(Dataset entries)
Segment Open
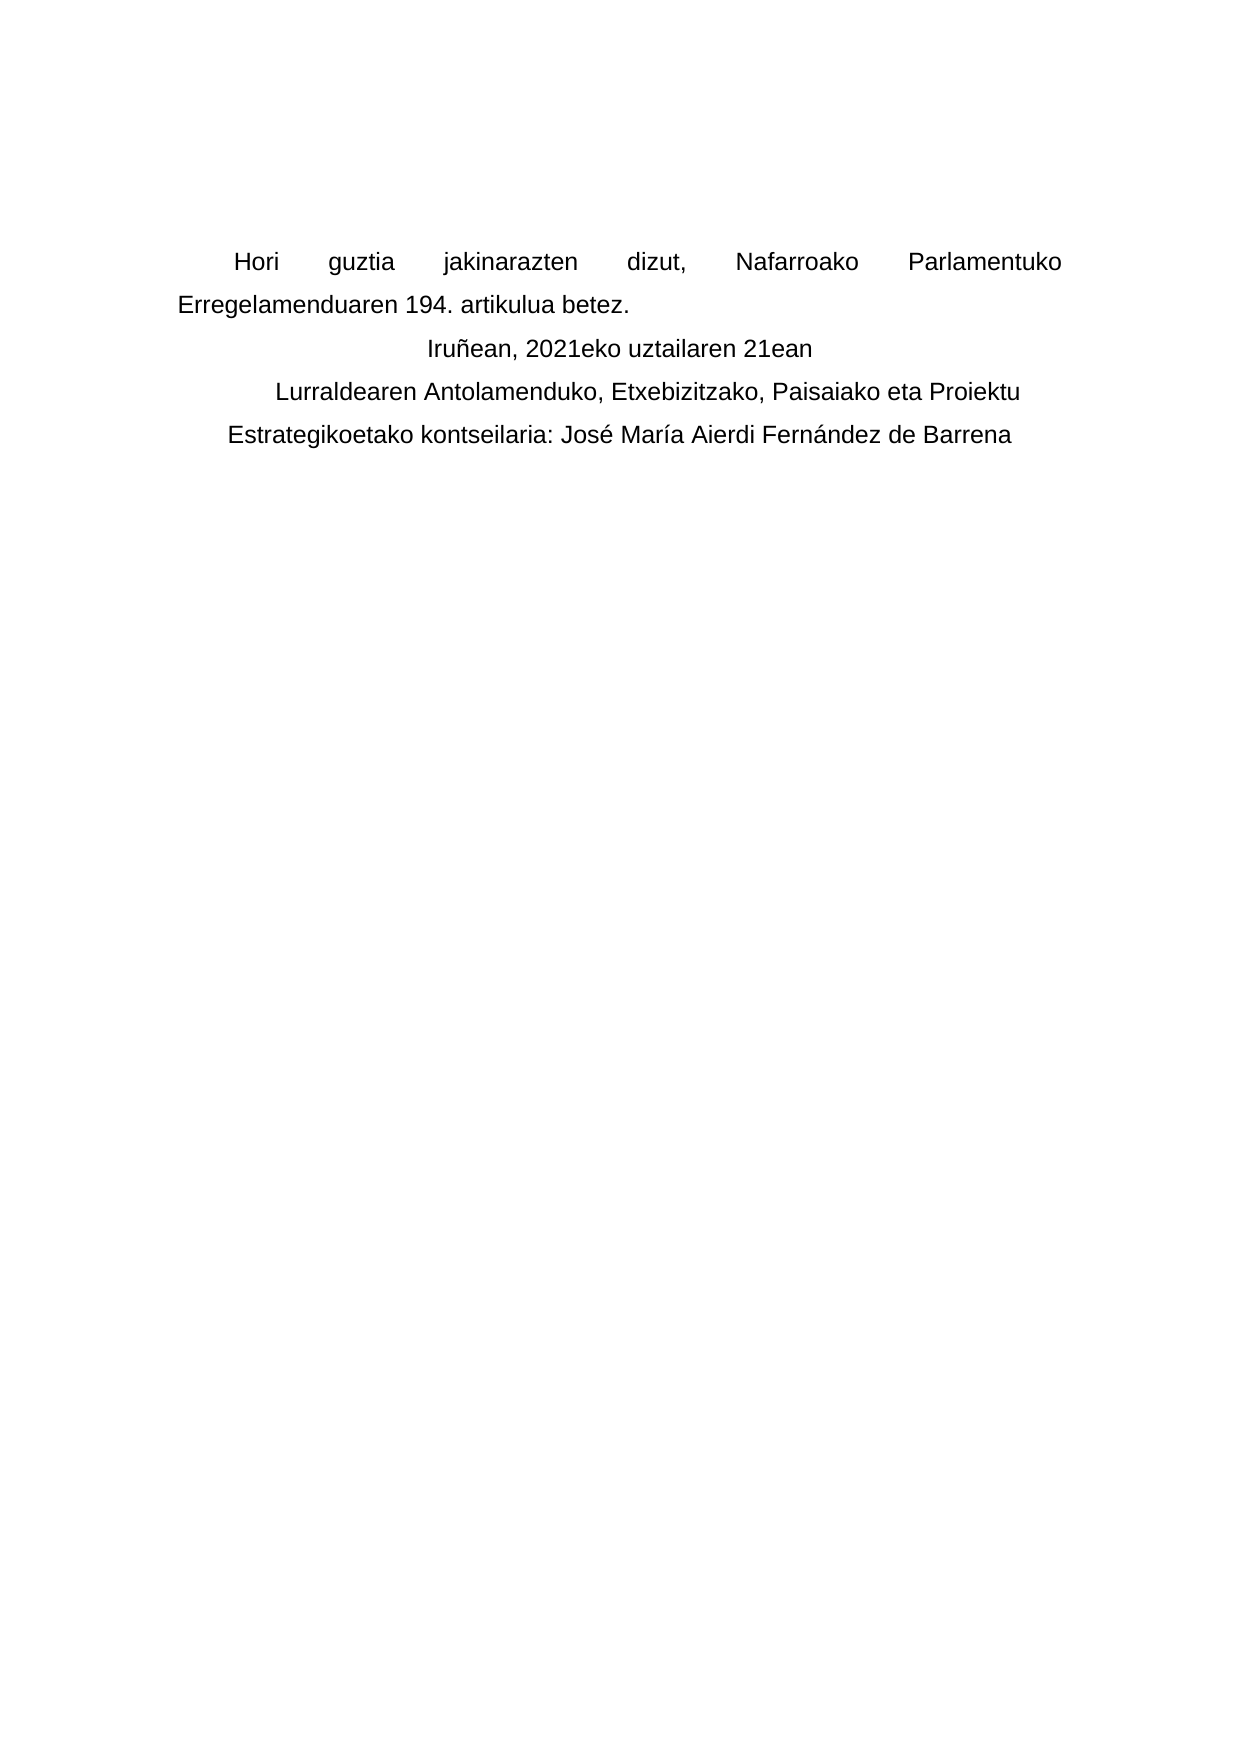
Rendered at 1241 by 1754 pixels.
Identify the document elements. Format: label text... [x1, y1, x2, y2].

text Lurraldearen Antolamenduko, Etxebizitzako, Paisaiako eta Proiektu Estrategikoetako kontseilaria: José María Aierdi Fernández de Barrena [177, 377, 1063, 448]
text Hori guztia jakinarazten dizut, Nafarroako Parlamentuko Erregelamenduaren 194. artikulua betez. [177, 247, 1063, 319]
text Iruñean, 2021eko uztailaren 21ean [177, 333, 1063, 362]
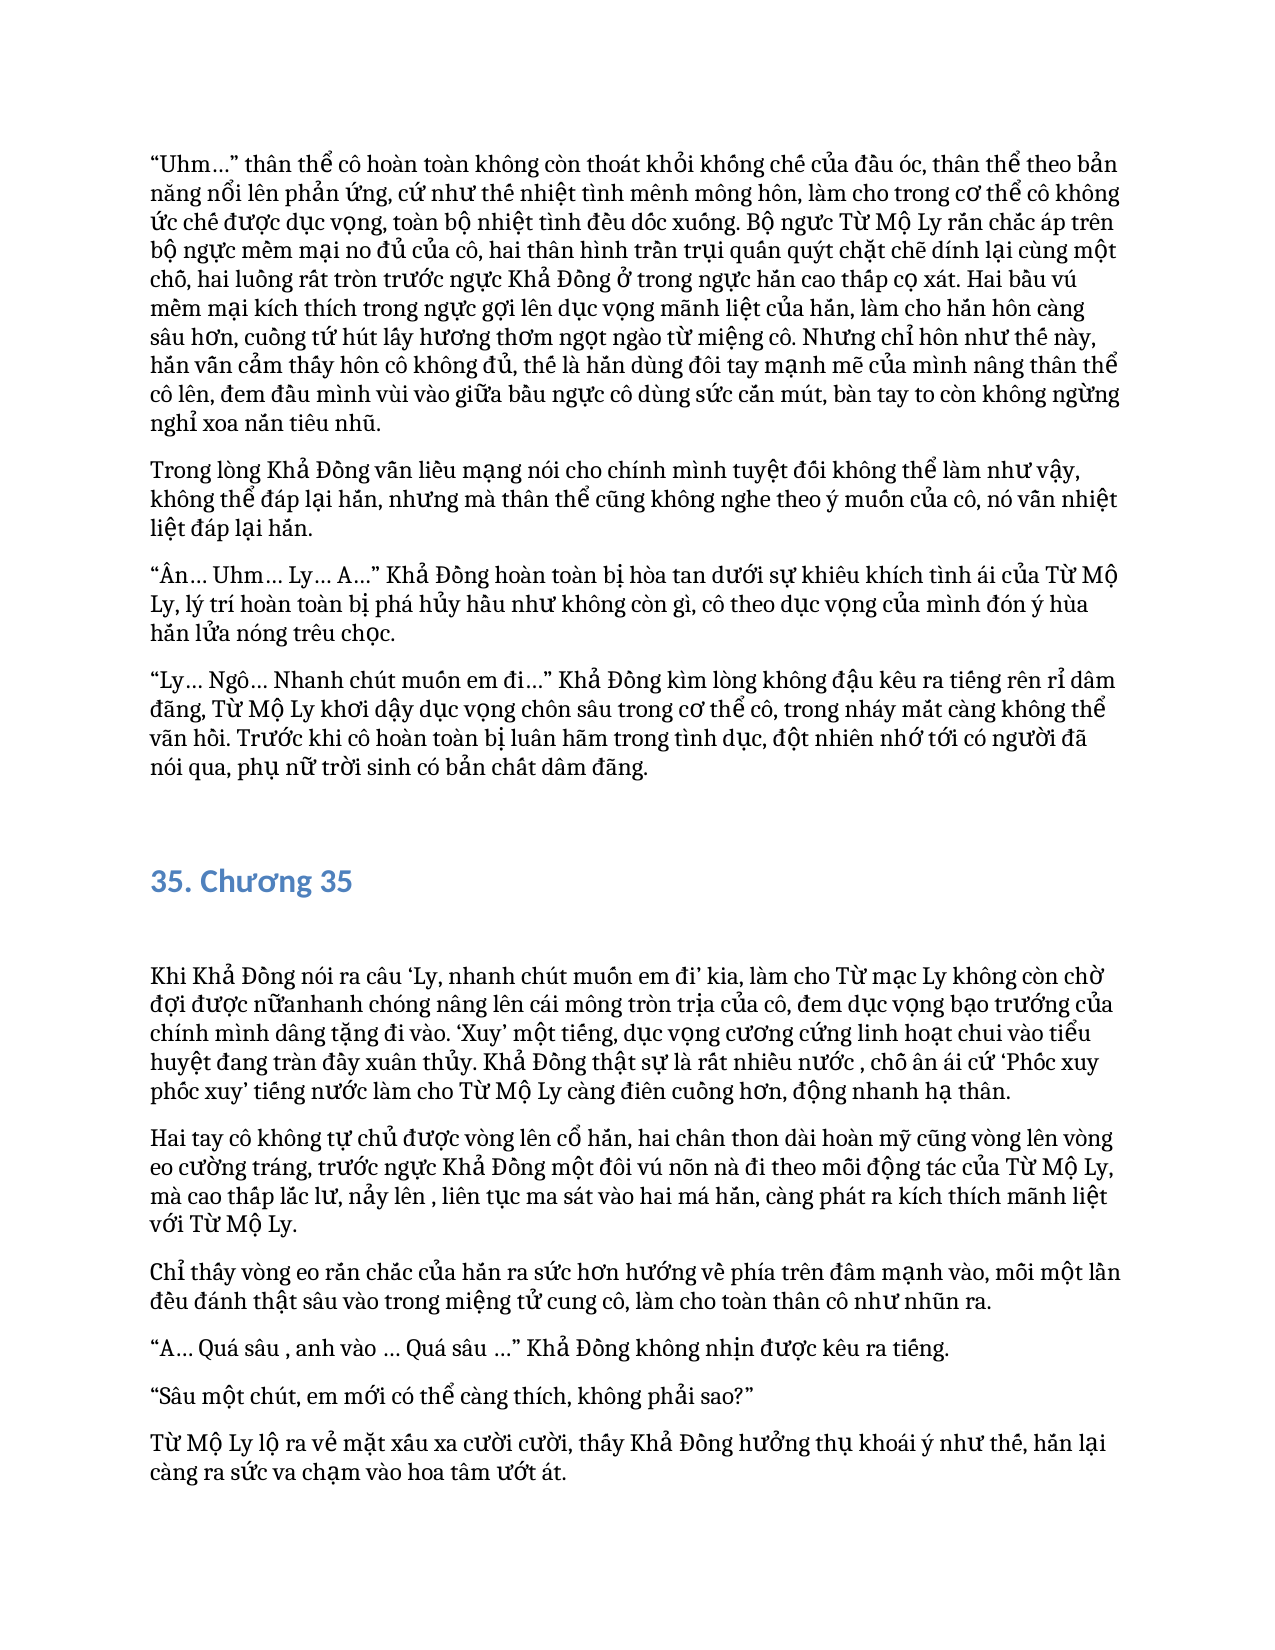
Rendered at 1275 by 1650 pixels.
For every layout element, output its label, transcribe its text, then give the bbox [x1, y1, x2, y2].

text Hai tay cô không tự chủ được vòng lên cổ hắn, hai chân thon dài hoàn mỹ cũng vòng lên vòng eo cường tráng, trước ngực Khả Đồng một đôi vú nõn nà đi theo mỗi động tác của Từ Mộ Ly, mà cao thấp lắc lư, nảy lên , liên tục ma sát vào hai má hắn, càng phát ra kích thích mãnh liệt với Từ Mộ Ly. [150, 1124, 1125, 1239]
text “Ly… Ngô… Nhanh chút muốn em đi…” Khả Đồng kìm lòng không đậu kêu ra tiếng rên rỉ dâm đãng, Từ Mộ Ly khơi dậy dục vọng chôn sâu trong cơ thể cô, trong nháy mắt càng không thể vãn hồi. Trước khi cô hoàn toàn bị luân hãm trong tình dục, đột nhiên nhớ tới có người đã nói qua, phụ nữ trời sinh có bản chất dâm đãng. [150, 666, 1125, 839]
text Chỉ thấy vòng eo rắn chắc của hắn ra sức hơn hướng về phía trên đâm mạnh vào, mỗi một lần đều đánh thật sâu vào trong miệng tử cung cô, làm cho toàn thân cô như nhũn ra. [150, 1258, 1125, 1315]
text “Ân… Uhm… Ly… A…” Khả Đồng hoàn toàn bị hòa tan dưới sự khiêu khích tình ái của Từ Mộ Ly, lý trí hoàn toàn bị phá hủy hầu như không còn gì, cô theo dục vọng của mình đón ý hùa hắn lửa nóng trêu chọc. [150, 561, 1125, 647]
text “Uhm…” thân thể cô hoàn toàn không còn thoát khỏi khống chế của đầu óc, thân thể theo bản năng nổi lên phản ứng, cứ như thế nhiệt tình mênh mông hôn, làm cho trong cơ thể cô không ức chế được dục vọng, toàn bộ nhiệt tình đều dốc xuống. Bộ ngưc Từ Mộ Ly rắn chắc áp trên bộ ngực mềm mại no đủ của cô, hai thân hình trần trụi quấn quýt chặt chẽ dính lại cùng một chỗ, hai luồng rất tròn trước ngực Khả Đồng ở trong ngực hắn cao thấp cọ xát. Hai bầu vú mềm mại kích thích trong ngực gợi lên dục vọng mãnh liệt của hắn, làm cho hắn hôn càng sâu hơn, cuồng tứ hút lấy hương thơm ngọt ngào từ miệng cô. Nhưng chỉ hôn như thế này, hắn vẫn cảm thấy hôn cô không đủ, thế là hắn dùng đôi tay mạnh mẽ của mình nâng thân thể cô lên, đem đầu mình vùi vào giữa bầu ngực cô dùng sức cắn mút, bàn tay to còn không ngừng nghỉ xoa nắn tiêu nhũ. [150, 150, 1125, 437]
text Từ Mộ Ly lộ ra vẻ mặt xấu xa cười cười, thấy Khả Đồng hưởng thụ khoái ý như thế, hắn lại càng ra sức va chạm vào hoa tâm ướt át. [150, 1429, 1125, 1487]
text Khi Khả Đồng nói ra câu ‘Ly, nhanh chút muốn em đi’ kia, làm cho Từ mạc Ly không còn chờ đợi được nữanhanh chóng nâng lên cái mông tròn trịa của cô, đem dục vọng bạo trướng của chính mình dâng tặng đi vào. ‘Xuy’ một tiếng, dục vọng cương cứng linh hoạt chui vào tiểu huyệt đang tràn đầy xuân thủy. Khả Đồng thật sự là rất nhiều nước , chỗ ân ái cứ ‘Phốc xuy phốc xuy’ tiếng nước làm cho Từ Mộ Ly càng điên cuồng hơn, động nhanh hạ thân. [150, 904, 1125, 1105]
subtitle 35. Chương 35 [150, 859, 1125, 900]
text “A… Quá sâu , anh vào … Quá sâu …” Khả Đồng không nhịn được kêu ra tiếng. [150, 1334, 1125, 1363]
text Trong lòng Khả Đồng vẫn liều mạng nói cho chính mình tuyệt đối không thể làm như vậy, không thể đáp lại hắn, nhưng mà thân thể cũng không nghe theo ý muốn của cô, nó vẫn nhiệt liệt đáp lại hắn. [150, 456, 1125, 542]
text “Sâu một chút, em mới có thể càng thích, không phải sao?” [150, 1382, 1125, 1410]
Segment Closed
* Directions for this task *
The reply should hold an exact repeat of the entries from their opening line through the line with "Rendered at 1275 by 1650 pixels.", and no pictures at all.

* Finished task *
Rendered at 1241 by 1754 pixels.
Identify the document elements. Format: label text... [x1, y1, x2, y2].

text Lurraldearen Antolamenduko, Etxebizitzako, Paisaiako eta Proiektu Estrategikoetako kontseilaria: José María Aierdi Fernández de Barrena [177, 377, 1063, 448]
text Hori guztia jakinarazten dizut, Nafarroako Parlamentuko Erregelamenduaren 194. artikulua betez. [177, 247, 1063, 319]
text Iruñean, 2021eko uztailaren 21ean [177, 333, 1063, 362]
Rendered at 1275 by 1650 pixels.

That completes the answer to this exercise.